Segment Open

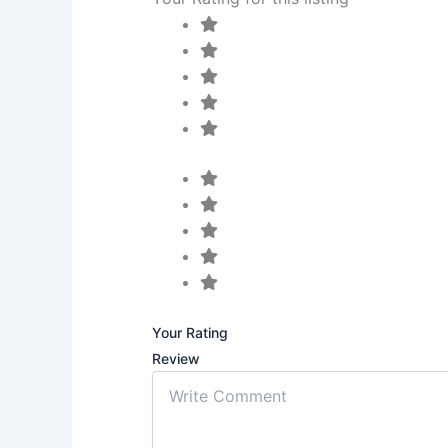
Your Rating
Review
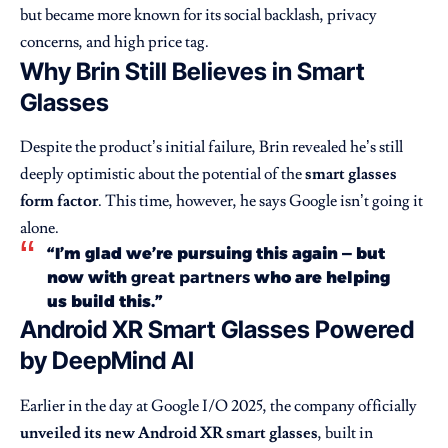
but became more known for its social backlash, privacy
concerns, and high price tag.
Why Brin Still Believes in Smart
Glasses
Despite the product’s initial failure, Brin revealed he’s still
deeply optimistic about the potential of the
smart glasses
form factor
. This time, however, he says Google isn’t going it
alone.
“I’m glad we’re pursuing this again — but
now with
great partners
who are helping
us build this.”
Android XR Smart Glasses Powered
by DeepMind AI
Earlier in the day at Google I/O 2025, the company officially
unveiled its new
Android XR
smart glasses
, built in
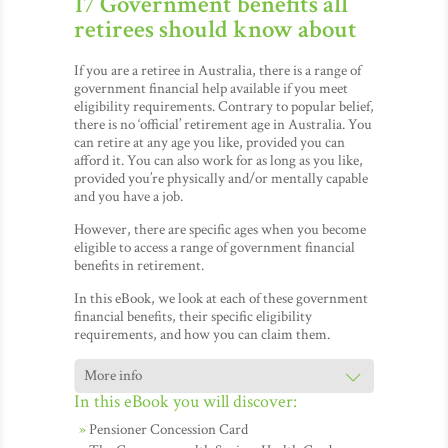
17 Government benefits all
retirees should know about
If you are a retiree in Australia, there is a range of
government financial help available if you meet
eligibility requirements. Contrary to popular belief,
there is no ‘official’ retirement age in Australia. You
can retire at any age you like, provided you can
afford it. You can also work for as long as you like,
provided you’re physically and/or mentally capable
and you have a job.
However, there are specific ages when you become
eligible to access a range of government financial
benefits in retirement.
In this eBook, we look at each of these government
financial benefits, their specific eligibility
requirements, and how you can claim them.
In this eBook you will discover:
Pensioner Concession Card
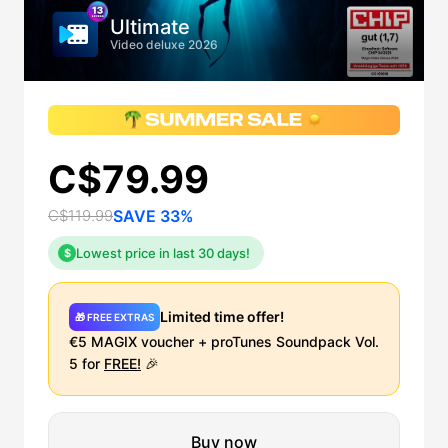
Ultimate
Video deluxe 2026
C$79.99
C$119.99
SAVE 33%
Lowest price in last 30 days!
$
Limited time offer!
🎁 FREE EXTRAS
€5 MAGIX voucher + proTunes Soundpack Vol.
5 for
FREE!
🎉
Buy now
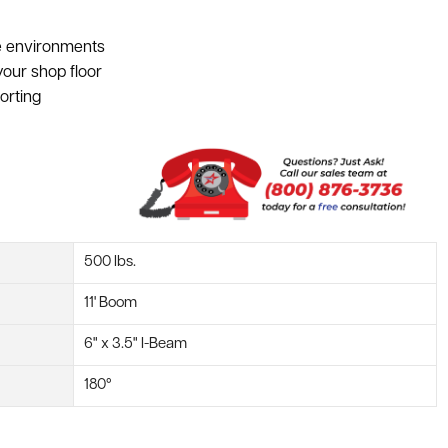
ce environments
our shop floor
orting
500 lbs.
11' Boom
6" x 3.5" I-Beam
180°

Segment Closed
Segment Open

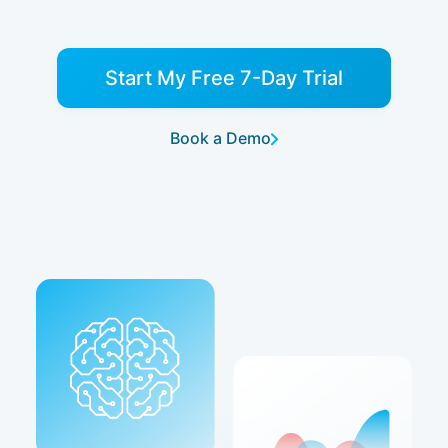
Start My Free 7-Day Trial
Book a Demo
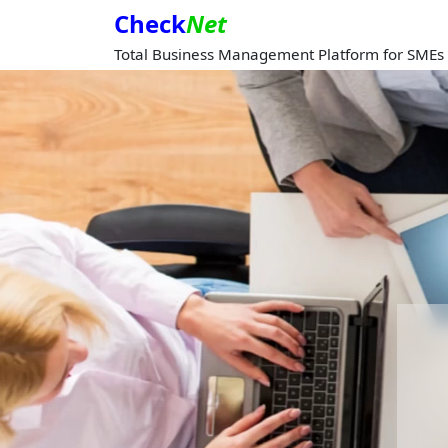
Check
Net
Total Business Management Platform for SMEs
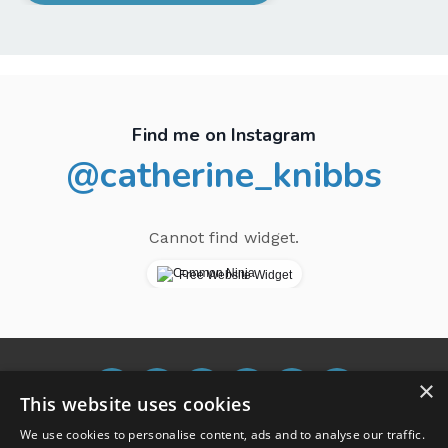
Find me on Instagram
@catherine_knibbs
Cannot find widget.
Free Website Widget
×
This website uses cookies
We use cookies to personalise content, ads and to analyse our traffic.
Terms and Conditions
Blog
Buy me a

Segment Closed
Segment Open

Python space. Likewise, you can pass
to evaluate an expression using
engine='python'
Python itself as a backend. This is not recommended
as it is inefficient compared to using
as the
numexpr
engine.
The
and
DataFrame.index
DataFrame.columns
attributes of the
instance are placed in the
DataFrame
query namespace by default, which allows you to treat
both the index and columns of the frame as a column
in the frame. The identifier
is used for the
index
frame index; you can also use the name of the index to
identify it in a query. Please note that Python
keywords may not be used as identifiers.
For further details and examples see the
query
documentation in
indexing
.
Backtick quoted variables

Segment Closed

» **Task requirements**
Copy out, word for word, the part of the entries above that begins at the line with "identify it in" and ends at the line with "Backtick quoted variables", including both.

» **Result for this exercise**
identify it in a query. Please note that Python
keywords may not be used as identifiers.
For further details and examples see the
query
documentation in
indexing
.
Backtick quoted variables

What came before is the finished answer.